Determining Limits of Detection for Different Detector Geometries
through Monte Carlo based Simulations

Year
2023
Author(s)
Samuel J. Fearn - Interface Analysis Centre, School of Physics, H.H. Wills Physics Laboratory, Tyndall Avenue, University of Bristol
Samuel R White - University of Bristol
Dean T Connor - University of Bristol
Euan L Connolly - University of Bristol
Peter G Martin - University of Bristol
File Attachment
Abstract
The threat from nuclear terrorism represents a complex challenge for global governments. Although current systems for detecting threats from illicit materials exist, each have inherent limitations. However, it is crucial that a system can detect when material is being transported with malicious intent and where the potential damage caused by the distribution of such material is likely to require extensive cleanup operations.
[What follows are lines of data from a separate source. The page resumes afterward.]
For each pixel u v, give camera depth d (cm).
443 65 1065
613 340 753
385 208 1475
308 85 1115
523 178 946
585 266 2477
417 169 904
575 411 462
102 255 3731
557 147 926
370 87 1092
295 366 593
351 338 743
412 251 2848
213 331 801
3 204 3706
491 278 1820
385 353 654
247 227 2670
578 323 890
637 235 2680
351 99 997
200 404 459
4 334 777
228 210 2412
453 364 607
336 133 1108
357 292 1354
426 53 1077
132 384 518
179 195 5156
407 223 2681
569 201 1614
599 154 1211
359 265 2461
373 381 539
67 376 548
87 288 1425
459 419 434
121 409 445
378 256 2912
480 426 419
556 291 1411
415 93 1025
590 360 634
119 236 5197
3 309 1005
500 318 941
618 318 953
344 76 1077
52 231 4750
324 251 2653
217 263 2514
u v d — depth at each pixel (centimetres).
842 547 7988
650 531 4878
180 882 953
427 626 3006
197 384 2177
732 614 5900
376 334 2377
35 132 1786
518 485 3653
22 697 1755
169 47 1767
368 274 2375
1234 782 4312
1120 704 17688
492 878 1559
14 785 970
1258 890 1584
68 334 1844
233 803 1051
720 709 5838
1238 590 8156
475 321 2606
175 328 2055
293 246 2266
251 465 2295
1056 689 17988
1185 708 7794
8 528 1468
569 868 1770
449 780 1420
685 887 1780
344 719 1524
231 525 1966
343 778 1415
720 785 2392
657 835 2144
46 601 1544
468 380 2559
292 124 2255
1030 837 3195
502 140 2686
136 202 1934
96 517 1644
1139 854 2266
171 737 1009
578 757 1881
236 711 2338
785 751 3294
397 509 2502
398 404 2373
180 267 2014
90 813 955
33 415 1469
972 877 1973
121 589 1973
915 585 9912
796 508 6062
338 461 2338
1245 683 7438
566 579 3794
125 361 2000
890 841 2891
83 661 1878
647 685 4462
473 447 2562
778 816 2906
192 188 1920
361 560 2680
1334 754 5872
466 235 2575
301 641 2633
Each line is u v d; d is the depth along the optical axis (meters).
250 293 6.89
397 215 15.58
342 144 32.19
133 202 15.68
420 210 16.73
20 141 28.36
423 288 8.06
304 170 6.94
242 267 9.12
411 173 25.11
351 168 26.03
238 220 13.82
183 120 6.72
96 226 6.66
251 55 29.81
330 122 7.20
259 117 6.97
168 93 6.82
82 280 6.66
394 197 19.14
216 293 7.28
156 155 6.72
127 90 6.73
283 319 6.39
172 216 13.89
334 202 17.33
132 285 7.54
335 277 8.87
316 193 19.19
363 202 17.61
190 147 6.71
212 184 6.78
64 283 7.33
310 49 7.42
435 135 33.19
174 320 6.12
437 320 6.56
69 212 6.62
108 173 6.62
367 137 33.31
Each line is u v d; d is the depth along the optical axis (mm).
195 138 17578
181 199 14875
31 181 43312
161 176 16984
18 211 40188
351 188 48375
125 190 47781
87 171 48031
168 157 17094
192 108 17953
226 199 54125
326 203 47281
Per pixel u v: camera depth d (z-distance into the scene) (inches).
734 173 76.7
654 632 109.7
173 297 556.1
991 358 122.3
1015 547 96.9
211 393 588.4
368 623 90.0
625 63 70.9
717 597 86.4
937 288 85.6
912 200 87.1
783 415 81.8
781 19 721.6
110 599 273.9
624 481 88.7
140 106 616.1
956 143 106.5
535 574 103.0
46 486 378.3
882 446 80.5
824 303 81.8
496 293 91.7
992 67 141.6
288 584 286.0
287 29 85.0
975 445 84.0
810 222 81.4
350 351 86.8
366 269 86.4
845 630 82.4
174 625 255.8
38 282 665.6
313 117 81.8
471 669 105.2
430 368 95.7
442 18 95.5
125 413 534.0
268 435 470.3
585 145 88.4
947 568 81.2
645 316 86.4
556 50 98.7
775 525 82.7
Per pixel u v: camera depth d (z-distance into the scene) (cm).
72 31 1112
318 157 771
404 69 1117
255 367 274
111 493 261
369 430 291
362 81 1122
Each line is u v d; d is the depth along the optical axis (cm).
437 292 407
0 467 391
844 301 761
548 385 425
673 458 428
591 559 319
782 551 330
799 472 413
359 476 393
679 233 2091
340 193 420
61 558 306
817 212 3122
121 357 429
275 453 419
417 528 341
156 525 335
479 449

One monitoring approach comprises the use of a network(s) of distributed detectors in an attempt to detect anomalous events. Quantifying the limits of detection for these small-volume and portable systems is a challenging, but vital, task. Existing work in designing a threat reduction system has not shown a good understanding of what the system is capable of detecting. To rectify this issue, work has been undertaken to create a numerical simulation capable of modelling a moving detector and stationary source with a given distance of closest approach. The algorithm is then able to estimate limits on parameters where the source stops being detectable, by cycling through variables and completing numerous pseudo-experiments at each value. Such an approach will allow any proposed network to ascribe an estimate of the threats that it will be sensitive to. Supplementary work was completed to empirically verify the simulated results. These real-world tests provided confidence that the simulations approximate the physics modelled.